## Written task
Scan the lines below; pull out those with "planszy".

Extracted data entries
-- -- --

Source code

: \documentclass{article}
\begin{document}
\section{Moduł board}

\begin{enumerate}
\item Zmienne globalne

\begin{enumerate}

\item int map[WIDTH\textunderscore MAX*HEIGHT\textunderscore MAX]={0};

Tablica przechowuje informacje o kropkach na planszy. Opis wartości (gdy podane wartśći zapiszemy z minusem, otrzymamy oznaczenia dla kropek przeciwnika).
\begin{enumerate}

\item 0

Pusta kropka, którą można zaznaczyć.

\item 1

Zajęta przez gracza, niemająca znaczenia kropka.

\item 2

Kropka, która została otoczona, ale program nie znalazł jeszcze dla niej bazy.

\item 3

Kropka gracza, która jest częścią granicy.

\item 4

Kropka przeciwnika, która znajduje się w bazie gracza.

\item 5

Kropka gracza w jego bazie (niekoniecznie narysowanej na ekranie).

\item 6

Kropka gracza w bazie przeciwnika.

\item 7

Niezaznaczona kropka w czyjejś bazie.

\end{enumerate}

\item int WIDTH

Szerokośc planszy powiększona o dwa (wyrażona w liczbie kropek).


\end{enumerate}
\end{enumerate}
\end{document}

-- -- --

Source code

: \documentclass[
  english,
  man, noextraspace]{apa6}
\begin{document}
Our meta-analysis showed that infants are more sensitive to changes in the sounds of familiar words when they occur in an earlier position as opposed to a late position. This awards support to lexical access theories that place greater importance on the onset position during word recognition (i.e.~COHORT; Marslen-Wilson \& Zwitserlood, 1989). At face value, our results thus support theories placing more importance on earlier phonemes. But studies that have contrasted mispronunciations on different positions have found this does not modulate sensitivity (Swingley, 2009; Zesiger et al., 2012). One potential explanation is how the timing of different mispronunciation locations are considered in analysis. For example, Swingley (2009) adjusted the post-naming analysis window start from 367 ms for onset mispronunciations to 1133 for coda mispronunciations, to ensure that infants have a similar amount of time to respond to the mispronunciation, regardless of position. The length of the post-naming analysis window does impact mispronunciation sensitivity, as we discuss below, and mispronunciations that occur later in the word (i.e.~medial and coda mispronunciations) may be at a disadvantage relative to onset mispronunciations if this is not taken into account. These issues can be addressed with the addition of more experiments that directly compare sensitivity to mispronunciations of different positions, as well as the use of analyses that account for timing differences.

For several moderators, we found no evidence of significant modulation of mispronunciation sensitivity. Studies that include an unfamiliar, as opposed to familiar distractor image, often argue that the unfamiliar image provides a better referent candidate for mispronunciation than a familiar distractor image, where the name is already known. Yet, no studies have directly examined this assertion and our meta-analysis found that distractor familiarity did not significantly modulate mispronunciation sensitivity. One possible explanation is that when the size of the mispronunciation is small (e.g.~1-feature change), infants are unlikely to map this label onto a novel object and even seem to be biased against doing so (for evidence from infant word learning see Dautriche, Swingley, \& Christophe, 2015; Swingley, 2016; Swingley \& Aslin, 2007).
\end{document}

-- -- --

## Response to this task
Tablica przechowuje informacje o kropkach na planszy. Opis wartości (gdy podane wartśći zapiszemy z minusem, otrzymamy oznaczenia dla kropek przeciwnika).
Szerokośc planszy powiększona o dwa (wyrażona w liczbie kropek).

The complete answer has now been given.